[Transcribed page text]
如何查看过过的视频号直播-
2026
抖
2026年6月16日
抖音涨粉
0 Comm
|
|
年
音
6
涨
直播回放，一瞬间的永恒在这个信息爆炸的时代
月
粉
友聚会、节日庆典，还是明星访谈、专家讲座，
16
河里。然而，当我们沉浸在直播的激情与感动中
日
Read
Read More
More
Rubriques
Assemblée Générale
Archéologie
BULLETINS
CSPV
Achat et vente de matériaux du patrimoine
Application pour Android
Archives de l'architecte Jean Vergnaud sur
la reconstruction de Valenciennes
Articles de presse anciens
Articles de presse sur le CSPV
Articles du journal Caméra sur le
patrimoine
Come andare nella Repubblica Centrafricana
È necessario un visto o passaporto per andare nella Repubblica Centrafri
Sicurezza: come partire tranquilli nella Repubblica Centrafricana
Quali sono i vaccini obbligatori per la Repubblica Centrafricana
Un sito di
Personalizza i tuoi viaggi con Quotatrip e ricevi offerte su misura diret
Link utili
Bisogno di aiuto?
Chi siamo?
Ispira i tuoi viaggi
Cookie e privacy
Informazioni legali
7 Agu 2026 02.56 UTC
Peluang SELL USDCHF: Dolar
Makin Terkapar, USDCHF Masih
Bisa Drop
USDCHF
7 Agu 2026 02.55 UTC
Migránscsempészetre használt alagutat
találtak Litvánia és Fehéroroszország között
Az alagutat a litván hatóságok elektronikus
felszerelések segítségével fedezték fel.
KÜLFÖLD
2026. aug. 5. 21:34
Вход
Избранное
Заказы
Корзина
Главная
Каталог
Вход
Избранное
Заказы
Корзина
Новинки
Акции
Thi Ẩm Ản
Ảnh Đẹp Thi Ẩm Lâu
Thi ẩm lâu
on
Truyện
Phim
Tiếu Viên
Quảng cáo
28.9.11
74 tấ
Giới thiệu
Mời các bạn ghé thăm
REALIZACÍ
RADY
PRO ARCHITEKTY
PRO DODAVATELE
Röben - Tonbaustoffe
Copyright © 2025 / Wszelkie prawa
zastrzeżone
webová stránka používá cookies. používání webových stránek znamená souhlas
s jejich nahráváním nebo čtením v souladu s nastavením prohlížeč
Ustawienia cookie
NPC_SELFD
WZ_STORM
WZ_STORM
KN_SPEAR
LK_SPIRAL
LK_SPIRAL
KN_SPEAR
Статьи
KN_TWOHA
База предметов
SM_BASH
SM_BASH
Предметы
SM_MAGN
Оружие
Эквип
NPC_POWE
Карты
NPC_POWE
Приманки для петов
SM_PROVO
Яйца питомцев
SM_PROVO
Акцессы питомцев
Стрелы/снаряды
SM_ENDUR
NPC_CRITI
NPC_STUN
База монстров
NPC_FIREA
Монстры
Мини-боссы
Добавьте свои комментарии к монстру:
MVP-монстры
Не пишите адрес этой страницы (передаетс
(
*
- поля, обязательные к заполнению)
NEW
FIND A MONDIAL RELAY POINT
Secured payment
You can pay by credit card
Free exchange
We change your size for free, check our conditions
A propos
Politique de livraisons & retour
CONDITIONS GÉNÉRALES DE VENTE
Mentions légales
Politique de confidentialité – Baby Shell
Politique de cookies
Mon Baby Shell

> **About this exercise**:
Replace each occurrence of "Вход" in the material above with "Войти", and reproduce all the other lines unchanged.

> **Problem solution**:
如何查看过过的视频号直播-
2026
抖
2026年6月16日
抖音涨粉
0 Comm
|
|
年
音
6
涨
直播回放，一瞬间的永恒在这个信息爆炸的时代
月
粉
友聚会、节日庆典，还是明星访谈、专家讲座，
16
河里。然而，当我们沉浸在直播的激情与感动中
日
Read
Read More
More
Rubriques
Assemblée Générale
Archéologie
BULLETINS
CSPV
Achat et vente de matériaux du patrimoine
Application pour Android
Archives de l'architecte Jean Vergnaud sur
la reconstruction de Valenciennes
Articles de presse anciens
Articles de presse sur le CSPV
Articles du journal Caméra sur le
patrimoine
Come andare nella Repubblica Centrafricana
È necessario un visto o passaporto per andare nella Repubblica Centrafri
Sicurezza: come partire tranquilli nella Repubblica Centrafricana
Quali sono i vaccini obbligatori per la Repubblica Centrafricana
Un sito di
Personalizza i tuoi viaggi con Quotatrip e ricevi offerte su misura diret
Link utili
Bisogno di aiuto?
Chi siamo?
Ispira i tuoi viaggi
Cookie e privacy
Informazioni legali
7 Agu 2026 02.56 UTC
Peluang SELL USDCHF: Dolar
Makin Terkapar, USDCHF Masih
Bisa Drop
USDCHF
7 Agu 2026 02.55 UTC
Migránscsempészetre használt alagutat
találtak Litvánia és Fehéroroszország között
Az alagutat a litván hatóságok elektronikus
felszerelések segítségével fedezték fel.
KÜLFÖLD
2026. aug. 5. 21:34
Войти
Избранное
Заказы
Корзина
Главная
Каталог
Войти
Избранное
Заказы
Корзина
Новинки
Акции
Thi Ẩm Ản
Ảnh Đẹp Thi Ẩm Lâu
Thi ẩm lâu
on
Truyện
Phim
Tiếu Viên
Quảng cáo
28.9.11
74 tấ
Giới thiệu
Mời các bạn ghé thăm
REALIZACÍ
RADY
PRO ARCHITEKTY
PRO DODAVATELE
Röben - Tonbaustoffe
Copyright © 2025 / Wszelkie prawa
zastrzeżone
webová stránka používá cookies. používání webových stránek znamená souhlas
s jejich nahráváním nebo čtením v souladu s nastavením prohlížeč
Ustawienia cookie
NPC_SELFD
WZ_STORM
WZ_STORM
KN_SPEAR
LK_SPIRAL
LK_SPIRAL
KN_SPEAR
Статьи
KN_TWOHA
База предметов
SM_BASH
SM_BASH
Предметы
SM_MAGN
Оружие
Эквип
NPC_POWE
Карты
NPC_POWE
Приманки для петов
SM_PROVO
Яйца питомцев
SM_PROVO
Акцессы питомцев
Стрелы/снаряды
SM_ENDUR
NPC_CRITI
NPC_STUN
База монстров
NPC_FIREA
Монстры
Мини-боссы
Добавьте свои комментарии к монстру:
MVP-монстры
Не пишите адрес этой страницы (передаетс
(
*
- поля, обязательные к заполнению)
NEW
FIND A MONDIAL RELAY POINT
Secured payment
You can pay by credit card
Free exchange
We change your size for free, check our conditions
A propos
Politique de livraisons & retour
CONDITIONS GÉNÉRALES DE VENTE
Mentions légales
Politique de confidentialité – Baby Shell
Politique de cookies
Mon Baby Shell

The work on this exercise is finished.